[Reading text]:
Tying the Knot in a Meaningful and Memorable Way (Without Losing Our Savings or Sanity)

Tuesday, November 3, 2009

Guest Post: The Pressure Our Parents Feel

By Carolyn

One of the things that I have noticed in planning a wedding is how much pressure our parents feel about putting on the right sort of wedding. Our parents think about reciprocation - by now, their friends and siblings have entertained them at the weddings of their children, and they want to return the favor. Our parents have their own aesthetic ideas, and their own social pressures to do things the right way. All of these things can make it really hard for parents to support the kinds of decisions we need to make to have a wedding on a modest budget.

There are a couple of things that have really helped me to help my parents get on board with a more modest wedding. The first is to really understand the emotional and social and cultural reasons behind their positions. In my case, I found that a lot of my parents' concern about where we held the wedding, what food we served, and how we decorated, really came down to wanting the guests to feel glad that they had come and - most importantly - to feel that we were glad they had come. Needless to say, it's definitely possible to meet this need whether your wedding is held in a park shelter or Saint Paul's cathedral.

The second thing that helped my parents get on board was to explain, in very concrete terms, how keeping to a smaller budget would change my life, and my fiance's life, for the better. So I made a spreadsheet. A spreadsheet illustrating my student loans, expected monthly payments for the next ten years, and how my fiance and I could save $500 a month for the next ten years if we poured my savings and 3/4 of our wedding budget into paying off the loan with the highest interest rate. I also explained that my student debt is a chronic source of stress and fear in my life, and that I was pretty sure any stress I had about limiting our selection of alcohol, buying a second hand wedding dress, or holding the wedding in a park shelter, would be temporary.

My parents have been extremely supportive of our plans ever since. My mom called up the park service to inquire about renting a shelter for a day, found a vendor at the farmers market who can provide local flowers for a fraction of the price at a professional florist, and she's come up with lots of good ideas for having fun without breaking the bank.

[Listing]:
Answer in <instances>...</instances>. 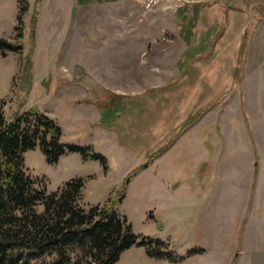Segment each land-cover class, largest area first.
<instances>
[{
	"label": "rangeland",
	"instance_id": "rangeland-1",
	"mask_svg": "<svg viewBox=\"0 0 264 264\" xmlns=\"http://www.w3.org/2000/svg\"><path fill=\"white\" fill-rule=\"evenodd\" d=\"M26 1L18 40L17 1L0 0V37L21 47L0 57L4 120L37 109L57 123L63 144L91 146L105 158L103 167L67 153L49 165L36 147L23 155L29 175L44 178L47 192L81 181L80 206L110 202L137 242L160 241L178 259L133 246L116 264H232L235 256L236 264H264V13L243 0ZM224 9L226 28L206 59ZM103 106L111 108L107 118Z\"/></svg>",
	"mask_w": 264,
	"mask_h": 264
},
{
	"label": "trees",
	"instance_id": "trees-1",
	"mask_svg": "<svg viewBox=\"0 0 264 264\" xmlns=\"http://www.w3.org/2000/svg\"><path fill=\"white\" fill-rule=\"evenodd\" d=\"M19 6L17 17L21 27L17 39L22 37V18L28 10L26 0H16ZM41 0H37L40 2ZM254 4L257 13H264V0H243ZM36 15L31 18L32 49ZM227 23V11L223 10L219 29L213 36L205 58H210L217 41L222 37ZM18 29V28H17ZM247 37L240 39L233 82L238 84L243 72ZM21 50L17 43L0 37V57ZM32 60L26 57L22 73L31 81ZM114 105V104H113ZM112 105V106H113ZM212 107L209 105L197 116L186 119L183 127L159 150L149 156V161L139 168H146L149 162L162 156L176 142V139L195 124ZM109 106H103L104 118L109 116ZM61 129L57 123L37 109L31 108L15 114L7 122L0 106V264H30V257L48 256V264H116L121 253L133 246L147 247L151 258L175 263L178 259L164 253V243L137 242L130 224L110 202L104 206L88 209L79 205L82 198L81 181L71 180L47 192L46 180L29 175L23 166V155L38 147L49 165H55L67 153L79 154L82 160L96 161L105 167V158L91 146L63 144ZM130 177L126 179V183ZM154 244L156 252H150ZM25 257V258H24ZM236 264V256L232 260Z\"/></svg>",
	"mask_w": 264,
	"mask_h": 264
}]
</instances>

[The problem]:
Please write out everything in the wedding post from "Tuesday, November 3, 2009" down to "a modest budget.". The items above are separate material from the wedding post.

[Right answer]:
Tuesday, November 3, 2009

Guest Post: The Pressure Our Parents Feel

By Carolyn

One of the things that I have noticed in planning a wedding is how much pressure our parents feel about putting on the right sort of wedding. Our parents think about reciprocation - by now, their friends and siblings have entertained them at the weddings of their children, and they want to return the favor. Our parents have their own aesthetic ideas, and their own social pressures to do things the right way. All of these things can make it really hard for parents to support the kinds of decisions we need to make to have a wedding on a modest budget.